─── EXERCISE INPUT ───

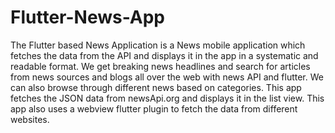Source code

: # Flutter-News-App
The Flutter based News Application is a News mobile application which fetches the data from the API and displays it in the app in a systematic and readable format. We get breaking news headlines and search for articles from news sources and blogs all over the web with news API and flutter. We can also browse through different news based on categories. This app fetches the JSON data from newsApi.org and displays it in the list view. This app also uses a webview flutter plugin to fetch the data from different websites.
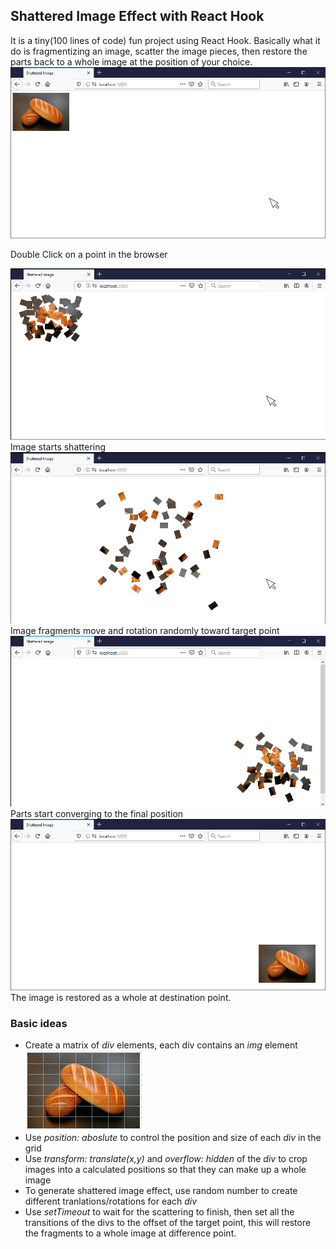 ## Shattered Image Effect with React Hook
It is a tiny(100 lines of code) fun project using React Hook. Basically what it do is fragmentizing an image, scatter the image pieces, then restore the parts back to a whole image at the position of your choice.
![1](src/images/1.png)
<div text-align: "center">Double Click on a point in the browser</div>

![2](src/images/2.png)
Image starts shattering
![3](src/images/3.png)
Image fragments move and rotation randomly toward target point
![4](src/images/4.png)
Parts start converging to the final position
![5](src/images/5.png)
The image is restored as a whole at destination point.


### Basic ideas
* Create a matrix of *div* elements, each div contains an *img* element
![fragments](src/images/fragments.png)
* Use *position: aboslute* to control the position and size of each *div* in the grid
* Use *transform: translate(x,y)* and *overflow: hidden* of the *div* to crop images into a calculated positions so that they can make up a whole image
* To generate shattered image effect, use random number to create different tranlations/rotations for each *div*
* Use *setTimeout* to wait for the scattering to finish, then set all the transitions of the divs to the offset of the target point, this will restore the fragments to a whole image at difference point.




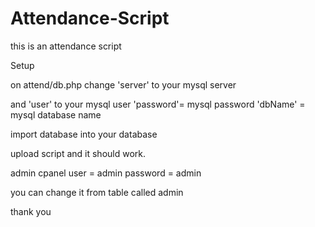 # Attendance-Script
this is an attendance script

Setup

on attend/db.php change 'server' to your mysql server

and 'user' to your mysql user 'password'= mysql password 'dbName' = mysql database name

import database into your database 

upload script and it should work. 

admin cpanel user = admin password = admin 

you can change it from table called admin

thank you


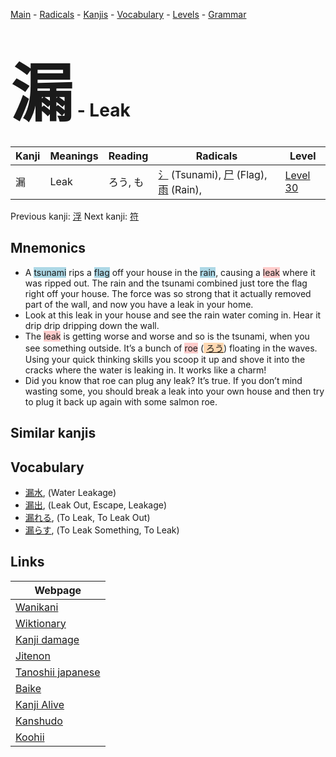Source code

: <style> bigfont {font-size: 100px}</style>
[Main](../README.md) -
[Radicals](../radicals.md) -
[Kanjis](../kanjis.md) -
[Vocabulary](../vocabulary.md) -
[Levels](../levels.md) -
[Grammar](../grammar.md)
# <bigfont> 漏</bigfont> - Leak 

| Kanji | Meanings | Reading | Radicals | Level |
| --- | --- | --- | --- | --- |
| 漏 | Leak | ろう, も | [氵](../radicals/氵.md) (Tsunami), [尸](../radicals/尸.md) (Flag), [雨](../radicals/雨.md) (Rain),  | [Level 30](../levels/wk_level30.md) |

Previous kanji: [浮](浮.md) Next kanji: [符](符.md) 

## Mnemonics
 * A <span style="background-color:#ADD8E6"> tsunami</span> rips a <span style="background-color:#ADD8E6"> flag</span> off your house in the <span style="background-color:#ADD8E6"> rain</span>, causing a <span style="background-color:#ffcccb"> leak</span> where it was ripped out. The rain and the tsunami combined just tore the flag right off your house. The force was so strong that it actually removed part of the wall, and now you have a leak in your home.
* Look at this leak in your house and see the rain water coming in. Hear it drip drip dripping down the wall.
* The <span style="background-color:#ffcccb"> leak</span> is getting worse and worse and so is the tsunami, when you see something outside. It’s a bunch of <span style="background-color:#ffcccb"> roe</span> (<span style="background-color:#fed8b1"> [ろう](https://jisho.org/search/ろう)</span>) floating in the waves. Using your quick thinking skills you scoop it up and shove it into the cracks where the water is leaking in. It works like a charm!
* Did you know that roe can plug any leak? It’s true. If you don’t mind wasting some, you should break a leak into your own house and then try to plug it back up again with some salmon roe.


## Similar kanjis
 


## Vocabulary
 * [漏水](../vocabulary/漏.md), (Water Leakage)
* [漏出](../vocabulary/漏.md), (Leak Out, Escape, Leakage)
* [漏れる](../vocabulary/漏.md), (To Leak, To Leak Out)
* [漏らす](../vocabulary/漏.md), (To Leak Something, To Leak)



## Links 

| Webpage |
| --- |
| [Wanikani          ](https://www.wanikani.com/kanji/漏) |
| [Wiktionary        ](https://en.wiktionary.org/wiki/漏) |
| [Kanji damage      ](http://www.kanjidamage.com/kanji/search?utf8=✓&q=漏) |
| [Jitenon           ](https://jitenon.com/kanji/漏) |
| [Tanoshii japanese ](https://www.tanoshiijapanese.com/dictionary/kanji.cfm?k=漏) |
| [Baike             ](https://baike.baidu.com/item/漏) |
| [Kanji Alive       ](https://app.kanjialive.com/漏) |
| [Kanshudo          ](https://www.kanshudo.com/searchmn?q=漏) |
| [Koohii            ](https://kanji.koohii.com/study/kanji/漏) |
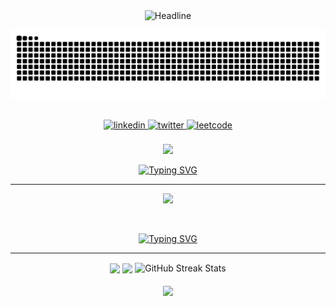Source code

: <div align="center">
    <img src="https://readme-typing-svg.herokuapp.com?color=6FDA44&size=32&center=true&vCenter=true&width=600&height=50&duration=3000&pause=1000&lines=Hi+there+I'm+Preetham+%F0%9F%91%8B;Full-Stack+Developer;Engineer;Problem+Solver;Freelancer;Open-Source+Enthusiast" alt="Headline" />
</div>

<p align = "center">
	<picture>
  	<source media="(prefers-color-scheme: dark)" srcset="https://github.com/Preetham0000/Preetham0000/blob/output/github-contribution-grid-snake-dark.svg">
  	<img alt="Snake Game" src="https://github.com/Preetham0000/Preetham0000/blob/output/github-contribution-grid-snake.svg">
	</picture>
</p>

<br/>

<div align="center">
  <a href="https://www.linkedin.com/in/preetham-h" target="_blank">
    <img src=https://img.shields.io/badge/linkedin-%2300acee.svg?color=405DE6&style=for-the-badge&logo=linkedin&logoColor=white alt=linkedin style="margin-bottom: 5px;" />
  </a>
  <a href="https://x.com/Preetham0193" target="_blank">
    <img src=https://img.shields.io/badge/twitter-%2300acee.svg?color=222222&style=for-the-badge&logo=x&logoColor=blsck alt=twitter style="margin-bottom: 5px;" />
  </a>
  <a href="https://leetcode.com/u/prh3653" target="_blank">
    <img src=https://img.shields.io/badge/leetcode-%2300acee.svg?color=ff9a00&style=for-the-badge&logo=leetcode&logoColor=black alt=leetcode style="margin-bottom: 5px;" />
  </a>
</div>
<br />
<div align="center">
  <a href="">
    <img src="https://komarev.com/ghpvc/?username=YasinzHyper&style=for-the-badge">
  </a>
</div>

<!-- Skill  Icons -->

<p align="center">
  <a href="https://git.io/typing-svg" ><img src="https://readme-typing-svg.herokuapp.com?font=Fira+Code&weight=500&size=24&duration=1000&pause=3000&color=6FDA44&center=true&vCenter=true&random=false&width=435&lines=Skills+and+Technologies" alt="Typing SVG" /></a>	
 <hr>	
<!--   <img src="https://i.imgur.com/dBaSKWF.gif" height="20" width="80%"> -->
</p>
<p align="center">
  <a href="https://skillicons.dev">
    <img src="https://skillicons.dev/icons?i=java,c,js,cpp,dart,py,html,css,jquery,bootstrap,sass,postman,figma,flutter,firebase,react,vite,mongodb,express,nodejs,npm,tensorflow,prisma,postgres,mysql,heroku,vercel,gcp,vscode,eclipse,git,github,bash,windows,ubuntu,vim&perline=12" />
  </a>
</p>

<br />
<!-- Stats -->

<p align="center">
  <a href="https://git.io/typing-svg"><img src="https://readme-typing-svg.herokuapp.com?font=Fira+Code&weight=500&size=24&duration=1000&pause=3000&color=6FDA44&center=true&vCenter=true&random=false&width=435&lines=My+GitHub+Stats" alt="Typing SVG" /> 
  </a>		
  <hr>
<!--   <img src="https://i.imgur.com/dBaSKWF.gif" height="20" width="80%"> -->
</p>
<div align="center">
  <img height=200 align="center" src="https://github-readme-stats.vercel.app/api?username=Preetham0000&show_icons=true&theme=highcontrast&icon_color=FFFFFF&text_color=FFFFFF&title_color=FFFFFF&bg_color=90deg,020344,28B8D5&line_height=28&rank_icon=github"/>
  <img height=200 align="center" src="https://github-readme-stats.vercel.app/api/top-langs/?username=Preetham0000&layout=donut&icon_color=FFFFFF&text_color=FFFFFF&title_color=FFFFFF&bg_color=90deg,020344,28B8D5"/>	
  <img align="center" src="https://github-readme-streak-stats.herokuapp.com/?user=Preetham0000&theme=dark&date_format=j%20M%5B%20Y%5D&background=0,020344,28B8D5&currStreakLabel=ff9a00&fire=ff5a00&ring=ff9a00&card_width=425" alt="GitHub Streak Stats" height="200" />  
</div>
<br/>
<div align="center">
  <a href="https://quira.sh?utm_source=widgets&utm_campaign=Preetham0000">	
    <img height=350 align="center" src="https://stats.quira.sh/Preetham0000/languages-over-time?theme=dark"/>
  </a>	  
  <!-- <img height=350 align="center" src="https://stats.quira.sh/Preetham0000/github?theme=dark"/> -->
</div>
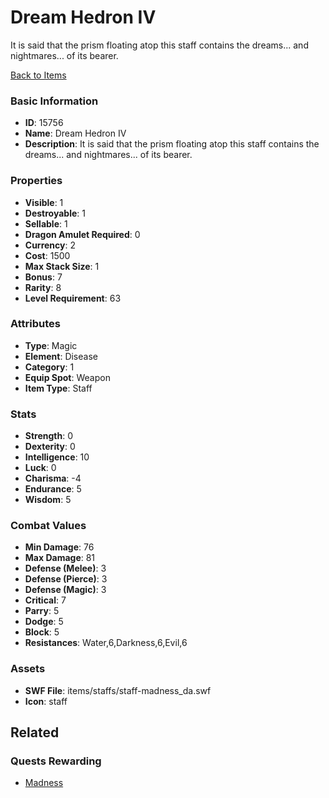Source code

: # Dream Hedron IV

It is said that the prism floating atop this staff contains the dreams... and nightmares... of its bearer.

[Back to Items](../items.md)

### Basic Information

- **ID**: 15756
- **Name**: Dream Hedron IV
- **Description**: It is said that the prism floating atop this staff contains the dreams... and nightmares... of its bearer.

### Properties

- **Visible**: 1
- **Destroyable**: 1
- **Sellable**: 1
- **Dragon Amulet Required**: 0
- **Currency**: 2
- **Cost**: 1500
- **Max Stack Size**: 1
- **Bonus**: 7
- **Rarity**: 8
- **Level Requirement**: 63

### Attributes

- **Type**: Magic
- **Element**: Disease
- **Category**: 1
- **Equip Spot**: Weapon
- **Item Type**: Staff

### Stats

- **Strength**: 0
- **Dexterity**: 0
- **Intelligence**: 10
- **Luck**: 0
- **Charisma**: -4
- **Endurance**: 5
- **Wisdom**: 5

### Combat Values

- **Min Damage**: 76
- **Max Damage**: 81
- **Defense (Melee)**: 3
- **Defense (Pierce)**: 3
- **Defense (Magic)**: 3
- **Critical**: 7
- **Parry**: 5
- **Dodge**: 5
- **Block**: 5
- **Resistances**: Water,6,Darkness,6,Evil,6

### Assets

- **SWF File**: items/staffs/staff-madness_da.swf
- **Icon**: staff

## Related

### Quests Rewarding

- [Madness](../quests/1356-madness.md)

───

→ WHAT NEEDS TO BE DONE
Update the part of the data that opens with the line containing "upload script and it should work." and closes with the line containing "Previous kanji: [浮](浮.md)" by replacing "admin" with "manager" and leaving everything else unchanged. Omit the pictures from your answer.

→ ANSWER FOR THIS EXERCISE
upload script and it should work. 

manager cpanel user = manager password = manager 

you can change it from table called manager

thank you


Source code

: <style> bigfont {font-size: 100px}</style>
[Main](../README.md) -
[Radicals](../radicals.md) -
[Kanjis](../kanjis.md) -
[Vocabulary](../vocabulary.md) -
[Levels](../levels.md) -
[Grammar](../grammar.md)
# <bigfont> 漏</bigfont> - Leak 

| Kanji | Meanings | Reading | Radicals | Level |
| --- | --- | --- | --- | --- |
| 漏 | Leak | ろう, も | [氵](../radicals/氵.md) (Tsunami), [尸](../radicals/尸.md) (Flag), [雨](../radicals/雨.md) (Rain),  | [Level 30](../levels/wk_level30.md) |

Previous kanji: [浮](浮.md) Next kanji: [符](符.md) 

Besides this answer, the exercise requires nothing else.